IRS technician: Lerner hard drive not intentionally damaged
The IRS technician who said that former agency Lois Lerner’s hard drive was scratched also said there was no sign the drive was intentionally damaged, according to a partial interview transcript released by Democrats.
{mosads}“Nothing in my course of the examination and observations made me believe that this was sabotage or any kind of strange physical damage,” said John Minsek, a technician with the IRS’s criminal investigations unit.
Democrats with the House Ways and Means Committee released the partial transcript of Minsek’s interview, after claiming that Republicans on the panel had twisted the technician’s words.
Ways and Means Committee Chairman Dave Camp (R-Mich.) asserted Tuesday that Minsek said in his interview that Lerner’s hard drive was scratched, and data from it was recoverable.

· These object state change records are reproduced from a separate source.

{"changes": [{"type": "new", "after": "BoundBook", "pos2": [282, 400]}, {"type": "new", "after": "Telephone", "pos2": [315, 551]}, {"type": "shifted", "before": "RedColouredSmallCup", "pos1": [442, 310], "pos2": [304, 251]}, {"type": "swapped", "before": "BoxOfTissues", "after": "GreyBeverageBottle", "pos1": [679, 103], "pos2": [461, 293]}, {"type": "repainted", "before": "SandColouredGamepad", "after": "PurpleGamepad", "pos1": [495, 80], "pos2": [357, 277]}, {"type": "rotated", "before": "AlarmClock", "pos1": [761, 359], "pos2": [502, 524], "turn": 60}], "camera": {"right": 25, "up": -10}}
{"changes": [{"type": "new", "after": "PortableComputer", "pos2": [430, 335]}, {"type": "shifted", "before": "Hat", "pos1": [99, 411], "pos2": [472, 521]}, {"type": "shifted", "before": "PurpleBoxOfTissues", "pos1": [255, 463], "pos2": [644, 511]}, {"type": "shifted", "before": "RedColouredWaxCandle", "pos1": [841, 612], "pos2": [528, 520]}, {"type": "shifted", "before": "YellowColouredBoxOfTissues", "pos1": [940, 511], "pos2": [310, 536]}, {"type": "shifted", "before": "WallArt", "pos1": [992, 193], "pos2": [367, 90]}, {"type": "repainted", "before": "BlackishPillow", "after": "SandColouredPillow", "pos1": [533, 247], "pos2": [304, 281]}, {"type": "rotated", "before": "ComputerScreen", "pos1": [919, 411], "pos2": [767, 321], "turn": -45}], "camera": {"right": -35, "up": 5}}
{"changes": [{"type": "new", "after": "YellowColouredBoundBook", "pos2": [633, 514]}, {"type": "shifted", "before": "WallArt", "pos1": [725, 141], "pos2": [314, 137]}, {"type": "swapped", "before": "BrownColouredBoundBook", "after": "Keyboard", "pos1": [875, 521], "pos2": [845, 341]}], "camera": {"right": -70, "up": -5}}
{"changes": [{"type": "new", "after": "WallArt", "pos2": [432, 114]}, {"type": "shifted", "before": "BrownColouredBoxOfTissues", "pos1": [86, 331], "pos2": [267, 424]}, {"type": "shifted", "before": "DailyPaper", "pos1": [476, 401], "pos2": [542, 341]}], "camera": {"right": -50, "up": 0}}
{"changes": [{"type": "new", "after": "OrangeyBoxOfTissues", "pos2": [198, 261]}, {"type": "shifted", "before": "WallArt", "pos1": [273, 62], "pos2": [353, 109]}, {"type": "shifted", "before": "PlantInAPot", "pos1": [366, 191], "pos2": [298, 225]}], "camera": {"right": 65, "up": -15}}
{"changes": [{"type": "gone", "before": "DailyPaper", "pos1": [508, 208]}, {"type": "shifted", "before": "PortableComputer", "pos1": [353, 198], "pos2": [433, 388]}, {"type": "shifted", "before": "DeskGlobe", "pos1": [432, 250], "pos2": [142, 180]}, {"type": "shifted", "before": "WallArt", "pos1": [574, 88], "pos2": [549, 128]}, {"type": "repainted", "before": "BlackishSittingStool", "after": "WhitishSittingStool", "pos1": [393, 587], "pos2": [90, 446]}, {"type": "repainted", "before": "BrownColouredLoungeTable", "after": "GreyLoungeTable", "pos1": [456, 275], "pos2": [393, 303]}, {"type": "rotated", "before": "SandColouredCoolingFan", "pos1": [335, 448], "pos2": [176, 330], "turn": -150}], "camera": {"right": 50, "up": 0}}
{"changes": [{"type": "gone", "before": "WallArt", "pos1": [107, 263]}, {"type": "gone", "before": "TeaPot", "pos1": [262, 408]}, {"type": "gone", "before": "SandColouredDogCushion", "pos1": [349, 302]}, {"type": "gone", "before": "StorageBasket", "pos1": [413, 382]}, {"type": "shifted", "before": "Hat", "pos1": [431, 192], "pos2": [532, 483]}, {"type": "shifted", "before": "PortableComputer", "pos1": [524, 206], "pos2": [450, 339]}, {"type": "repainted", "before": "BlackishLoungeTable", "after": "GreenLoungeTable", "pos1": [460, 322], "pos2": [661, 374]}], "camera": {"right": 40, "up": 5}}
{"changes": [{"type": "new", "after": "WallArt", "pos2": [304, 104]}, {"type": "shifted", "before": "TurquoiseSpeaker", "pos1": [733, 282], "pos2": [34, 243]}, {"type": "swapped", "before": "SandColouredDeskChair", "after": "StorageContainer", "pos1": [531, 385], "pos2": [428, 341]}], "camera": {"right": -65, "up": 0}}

The IRS says that the hard drive crash has left it unable to reproduce an untold number of Lerner’s emails. John Koskinen, the IRS commissioner, said at a Wednesday hearing that the agency was currently deferring to Treasury’s inspector general for tax administration, which is looking into the missing emails.
In the transcript Democrats released Wednesday, Minsek also says that he made a couple different attempts to retrieve data from Lerner’s hard drive, and that he told other IRS information technology staffers “that they may want to consider a third party.”
“I had exhausted all my avenues that I had at my disposal,” Minsek said.
He added that there was “a whole laundry list of reasons” that could have caused the scratch on Lerner’s hard drive, including even a speck of dust.
“It happens. It’s a more common thing than we’d like to think,” Minsek said.
“We have seen many, many times where a drive will produce damage, physical damage for no apparent reason. It’s a mechanical device. And it will fail,” he later added. “I’ve seen physical damage caused by sabotage. And this didn’t appear to me to be that.”